What follows is a set of records. Retype them exactly, leaving out the pictures.

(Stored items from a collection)
┌────────

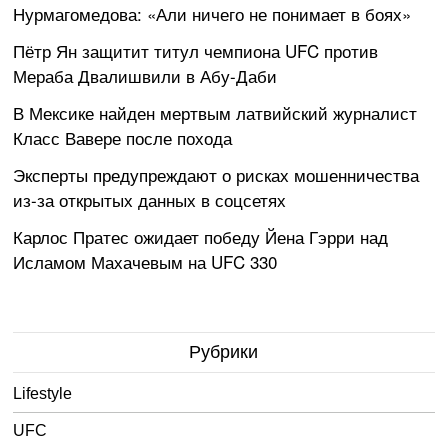
Нурмагомедова: «Али ничего не понимает в боях»
Пётр Ян защитит титул чемпиона UFC против
Мераба Двалишвили в Абу-Даби
В Мексике найден мертвым латвийский журналист
Класс Вавере после похода
Эксперты предупреждают о рисках мошенничества
из-за открытых данных в соцсетях
Карлос Пратес ожидает победу Йена Гэрри над
Исламом Махачевым на UFC 330
Рубрики
Lifestyle
UFC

└────────

Task result.
Нурмагомедова: «Али ничего не понимает в боях»
Пётр Ян защитит титул чемпиона UFC против
Мераба Двалишвили в Абу-Даби
В Мексике найден мертвым латвийский журналист
Класс Вавере после похода
Эксперты предупреждают о рисках мошенничества
из-за открытых данных в соцсетях
Карлос Пратес ожидает победу Йена Гэрри над
Исламом Махачевым на UFC 330
Рубрики
Lifestyle
UFC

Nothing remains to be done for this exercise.